Cross-strait relations are not international relations, former vice president and former Chinese Nationalist Party (KMT) chairman Lien Chan (連戰) said yesterday, adding that over the past year, the KMT and the Chinese Communist Party (CCP) have both made it clear that the development of cross-strait relations should progress under the “one China” framework (一中架構).
Lien made the remarks while meeting Chinese President Xi Jinping (習近平) at the Diaoyutai State Guesthouse in Beijing.
The four-day visit by Lien, who arrived on Monday, follows the first government-to-government talks between Taiwan and China in more than six decades.
Xi said last week’s high-profile meeting between the top cross-strait policymakers from Taiwan and China was an “actively significant” development.
Xi said the Feb. 11 meeting between Mainland Affairs Council Minister Wang Yu-chi (王郁琦) and Taiwan Affairs Office Minister Zhang Zhijun (張志軍) resulted in agreements on several issues and obtained positive results.

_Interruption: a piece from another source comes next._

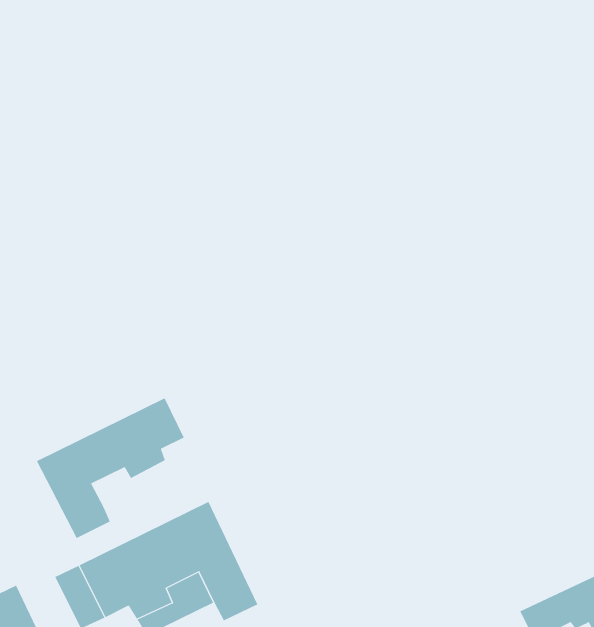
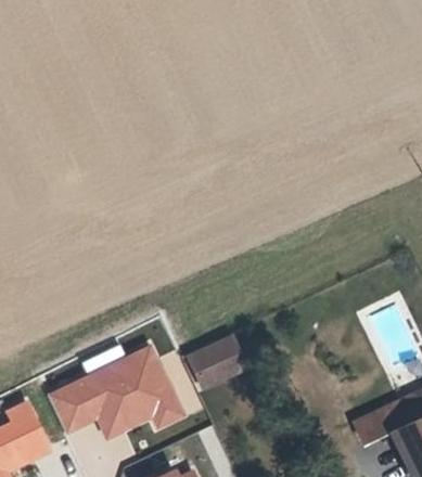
building: [36,397,184,539] -> none
building: none -> [191,337,245,385]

In an apparent nod to the political sensitivities of China-Taiwan encounters, a Xinhua news agency report described Xi by his party title of “general secretary of the Communist Party of China Central Committee,” rather than as the country’s president.

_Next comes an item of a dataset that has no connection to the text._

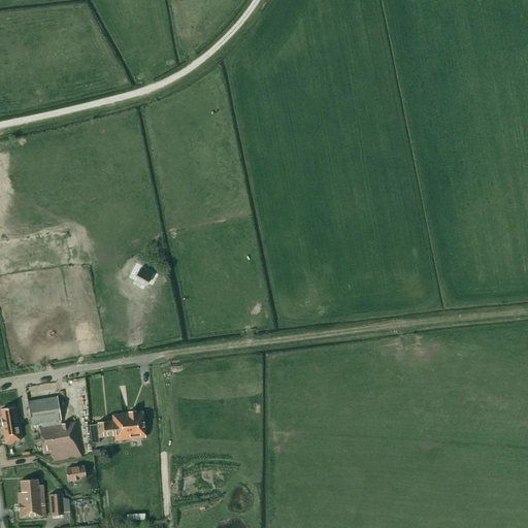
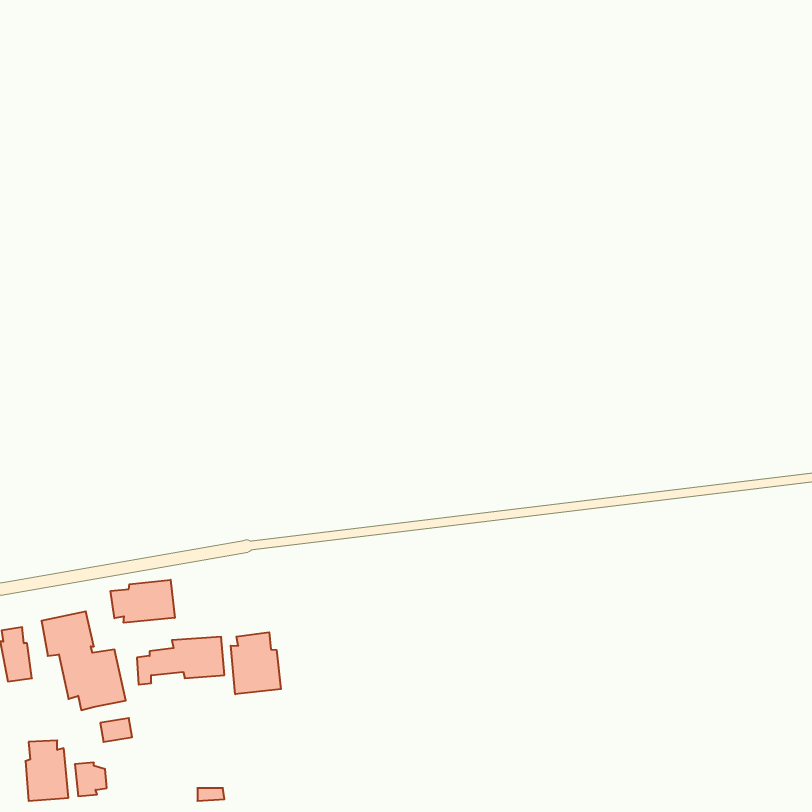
building: none -> [111,580,175,623]
building: none -> [231,632,281,694]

Similarly, Lien was described as “KMT Honorary Chairman” and not as a former vice president of Taiwan.
Meanwhile, Wang was quoted by a KMT lawmaker in Taipei yesterday as saying the time is “not ripe” for an unprecedented cross-strait leaders’ summit at either of the regional forums to be held in China in October this year and in April next year.

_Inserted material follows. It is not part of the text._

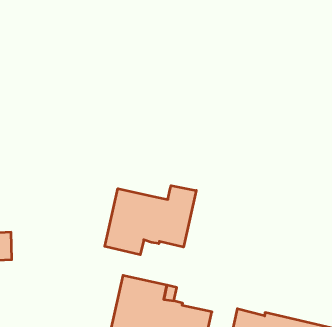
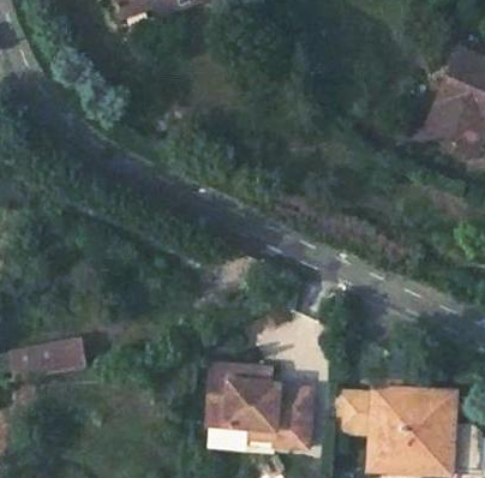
building: [105,186,196,255] -> none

Citing Beijing’s position on the issue, Wang ruled out any meeting between President Ma Ying-jeou (馬英九) and Xi at the Boao Forum on China’s Hainan Island next year, which had been suggested by some Chinese academics and Taiwanese media commentators.
The APEC forum in Beijing in October had also been suggested by Taiwan officials as an appropriate setting for a Ma-Xi meeting.
However, Zhang on Monday said in Beijing that it was better not to talk in international settings about matters related to the two sides.
Meanwhile, People First Party Legislator Thomas Lee (李桐豪) said that during Wang’s briefing of lawmakers yesterday about his first official trip to China last week, Wang sidestepped a question about the goals of the proposed meeting.
On the issue of each side allowing long-term postings of reporters on the other side, Wang said no consensus had been reached.
Taiwan is attaching the condition that China stop blocking Taiwan-based Web sites, but the Chinese side has reservations about that, Wang told Legislative Speaker Wang Jin-pyng (王金平) and other lawmakers during the briefing.
The plan is to first make it easier for reporters to live in the city to which they are posted — usually for six-month periods, Wang was quoted as saying.